Then, how works the classical pencil and paper

method to compute the difference between two numbers:

at each step, we are going to compute two bits,

a difference bit and a borrow,

an output borrow bit. Actually, the real value

of the difference can be equal to

1, 0, -1 or -2. Then,

we define the borrow, an output borrow,

and a bit d of the difference. If the

result, the real result, is 1 no problem: there is no borrow, and d =1.

If the result is 0, the same: dout = 0

and d = 0. Then, if the result is

negative, first case: the result is -1; then you

could write or say that -1 = -2 + 1.

So, we will choose a bit of the difference equals 1,

but then transmit the borrow to the next step,

with a weight equal to the present weight multiplied by 2,

so that in this case the borrow

- the output borrow - will be equal to 1. You must think

that this borrow actually has a negative weight.

This is 1 and this is -1 with the weight equal to 2.

It's the same as -2.

In the same way, in the case where the real result is -2, we will say that -2

is -2 + 0. So, here the bit

of the difference is 0, and the borrow is equal

to 1, actually it is a negative weight.

Observe now that d is equal to the real

difference computed modulo 2,

because when the real result is odd,

the corresponding bit is 1 and when the

real result is even, the corresponding

bit is 0. And the output borrow

bit is equal to 0, when the real

result is non-negative, and equal to 1 when the real result

is negative. Another comment: the value of

x - y - bin modulo 2 is exactly

the same as the value of x + y + bin modulo 2,

because modulo 2, -1 is the same as 1.

Both numbers are

odd numbers. Let us see an example:

First we compute 12 (decimal 12) minus 9; then

we compute in a step by step way: 0 minus 1 is equal

to -1. Then the difference bit is 1

and the borrow bit is also 1;

0 minus 0 minus 1 once again is equal to minus 1.

Then, here the difference bit is 1 and the borrow bit

is 1, with a negative weight;

next step: 1 - 1 = 0; next step: 1 - 1 = 0,

so that the result is this one (in decimal 3).

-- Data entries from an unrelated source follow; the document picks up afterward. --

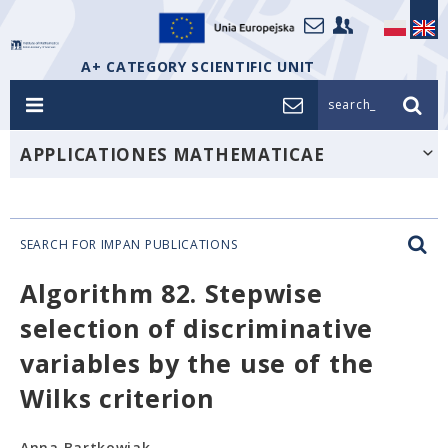
A+ CATEGORY SCIENTIFIC UNIT
search_
APPLICATIONES MATHEMATICAE
SEARCH FOR IMPAN PUBLICATIONS
Algorithm 82. Stepwise
selection of discriminative
variables by the use of the
Wilks criterion
Anna Bartkowiak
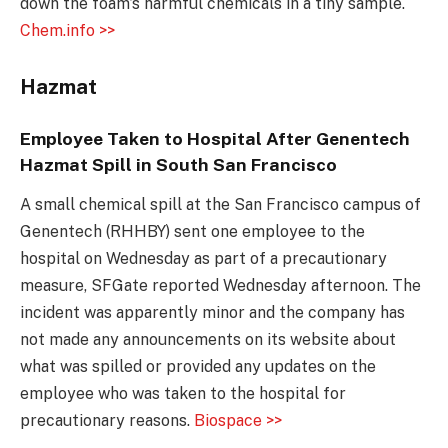
down the foam’s harmful chemicals in a tiny sample.
Chem.info >>
Hazmat
Employee Taken to Hospital After Genentech
Hazmat Spill in South San Francisco
A small chemical spill at the San Francisco campus of
Genentech (RHHBY) sent one employee to the
hospital on Wednesday as part of a precautionary
measure, SFGate reported Wednesday afternoon. The
incident was apparently minor and the company has
not made any announcements on its website about
what was spilled or provided any updates on the
employee who was taken to the hospital for
precautionary reasons.
Biospace >>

Now, let us compute, 9 minus 12: 1 - 0 = 1;

0 - 0 = 0; 0 - 1 is -1; then

here, the difference bit is 1 and there

is a borrow to the next step; 1 - 1 - 1 = -1;

once again, difference bit

equal to 1 and borrow equal to -1, so that

the result is this one, but now the first 1

has a negative weight, and this number

is equal to minus 16 plus 8

plus 4 plus 1 and

this is minus 3. This type of

representation is called

2's complement representation

of the negative number.

This is the algorithm: it's an iteration (a loop)

where at each step, we compute a difference bit,

the modulo 2 sum of the three incoming bits,

two bits of the operands and one borrow input,

and we compute the sign of the difference

x(i) minus y(i) minus b(i). Here

is the algorithm that we can modify. We can

replace this modular 2 sum by the

exclusive or sum of x(i), y(i) and b(i),